Sadly, Jantjies has regressed with every passing Test. Nobody will forget Jantjies’s pinpoint kick-pass that found JP Pietersen on the left wing in the decisive third Test against Ireland in June. Unfortunately, those game-breaking moments have been in short supply over the course of a Rugby Championship tournament where opposition defences are tougher to breach.

As the pressure has mounted on the Bok flyhalf, he has slipped deeper and deeper into the pocket. He’s no longer taking the ball flat and looking to orchestrate linebreaks. And as his confidence has dropped, his error rate has skyrocketed.

The above is merely an observation of his attacking play, which is the reason he was selected at No 10 in the first place. His weaknesses in Super Rugby, namely his defence and tactical kicking, have been exposed to a greater degree at Test level.

It was interesting to see so many taking to social media to laud Jantjies’s defence during the recent clash with the All Blacks. Many noted that the Bok flyhalf managed to hold on for dear life. Few observed how often the All Blacks breached the gainline when they ventured down Jantjies's channel, or indeed why they would run at Jantjies so often. He has become a soft target for opposition ball-carriers, and it has cost the Boks in their quest to boss the gainline.

Coetzee has bemoaned the Boks’ poor kicking performances after every Test this season. The Test against the All Blacks was another example of the Boks kicking possession away and inviting the opposition to attack.
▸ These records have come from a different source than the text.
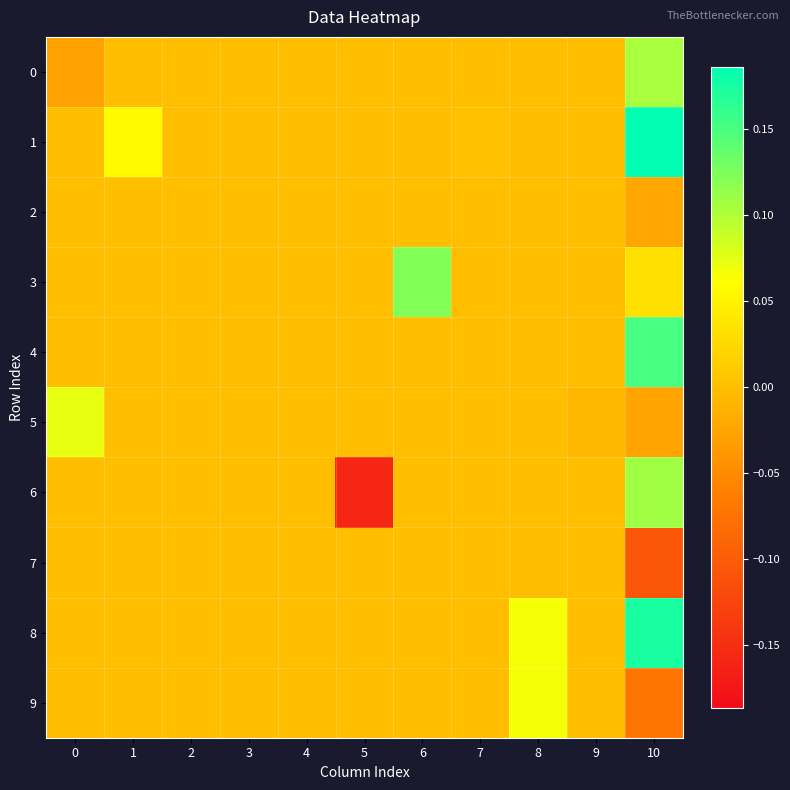

What is the minimum value shown in the chart?

-0.2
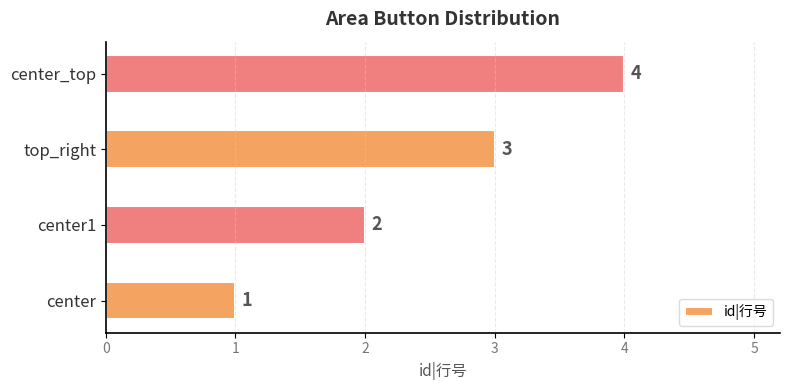

At which label is the value closest to 2?

center1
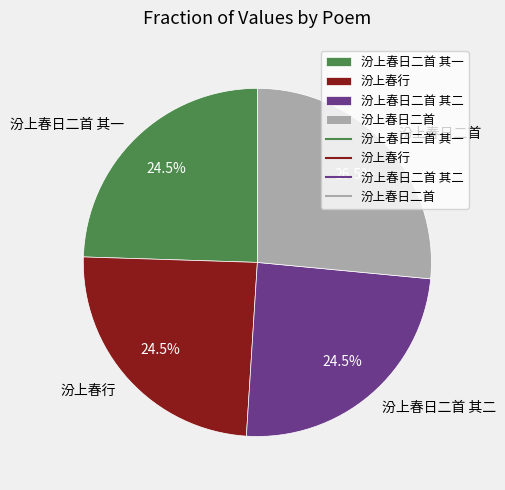

Does 汾上春日二首 其二 represent more than half of the total?

No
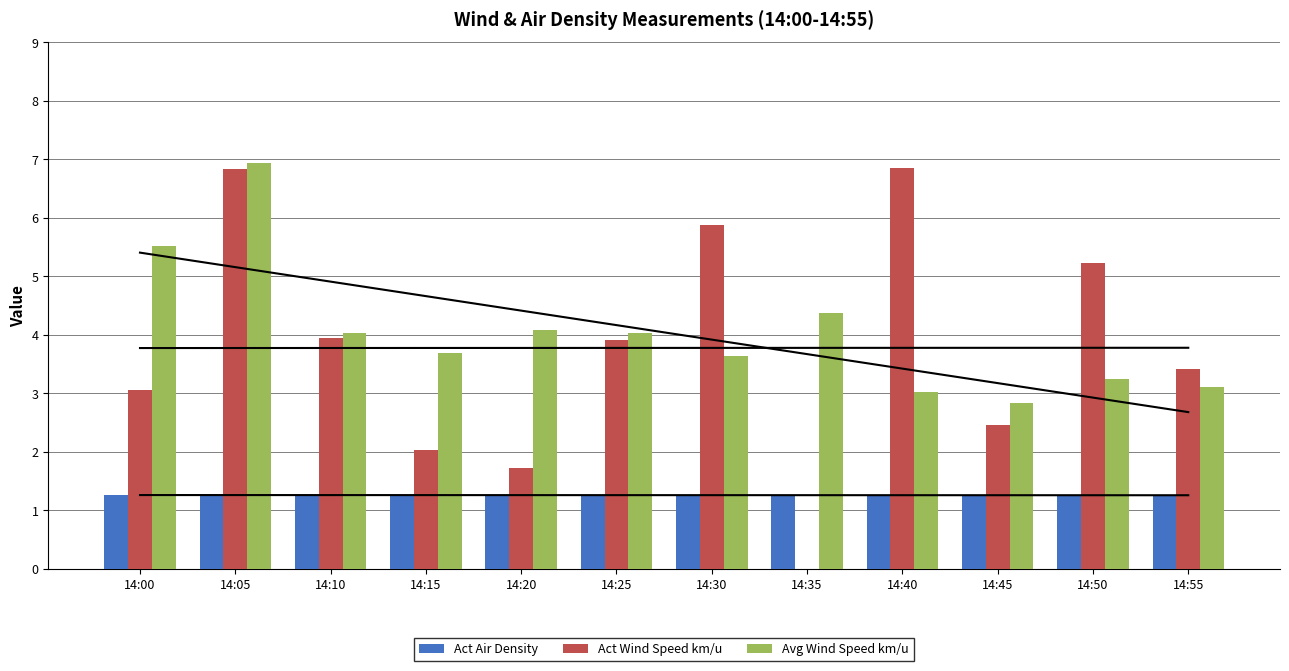

How many bars are there in total?

36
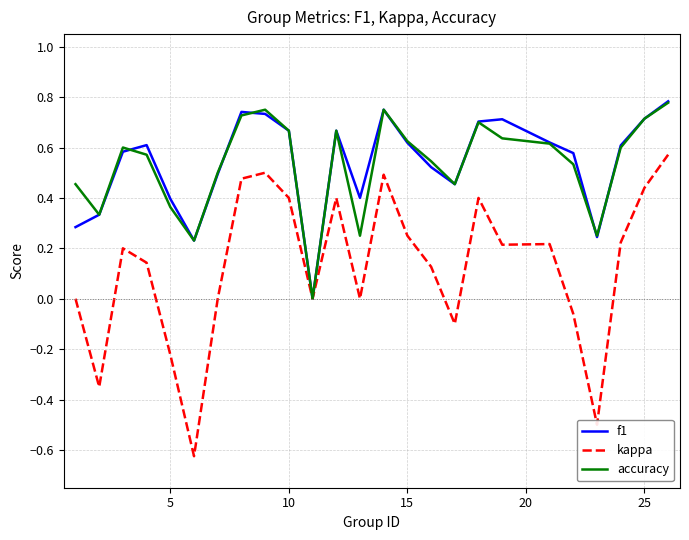

Which series has the largest range (max minus min)?

kappa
By contrast, the All Blacks have kicked to find space or territory, or even to create a contest where they could regain possession. Based on what we’ve seen in the Rugby Championship to date, Jantjies, De Klerk and the other South African kickers don’t have the same mindset or ability.

Coetzee cannot afford to persist with Jantjies. The flyhalf has also battled with his goal-kicking this season, and it has cost the Boks dearly. Coetzee needs to back a player who has the temperament and ability to slot those pressure kicks. It could be the difference between an ugly win and yet another embarrassing defeat when the Boks host Australia in Pretoria on 1 October.

The problem for Coetzee is that his halfback options are limited. Morné Steyn hasn’t been in great form of late, and Pat Lambie only returned to action in the Currie Cup this past Saturday. Handré Pollard, the Boks’ first-choice flyhalf at the 2015 World Cup, will only be back in January 2017.

Perhaps Coetzee needs to look at replacing De Klerk with Francois Hougaard. The latter has featured on the wing for the Boks recently, but has won more collisions than he’s lost. The Boks need more mongrel in their halfback combination. Hougaard is not known for his tactical kicking, but then neither is De Klerk.

To persist with Jantjies would be a gamble. Promoting Lambie may also be viewed as a risk, given that he has played very little rugby over the past three months.

That said, Lambie will offer the Boks more stability in terms of defence, tactical kicking and shooting for goal. At the very least, the Boks could do with a player who has shown, via his match-winning penalty against the All Blacks in 2014, that he has the boot to steer his side to some narrow yet important wins.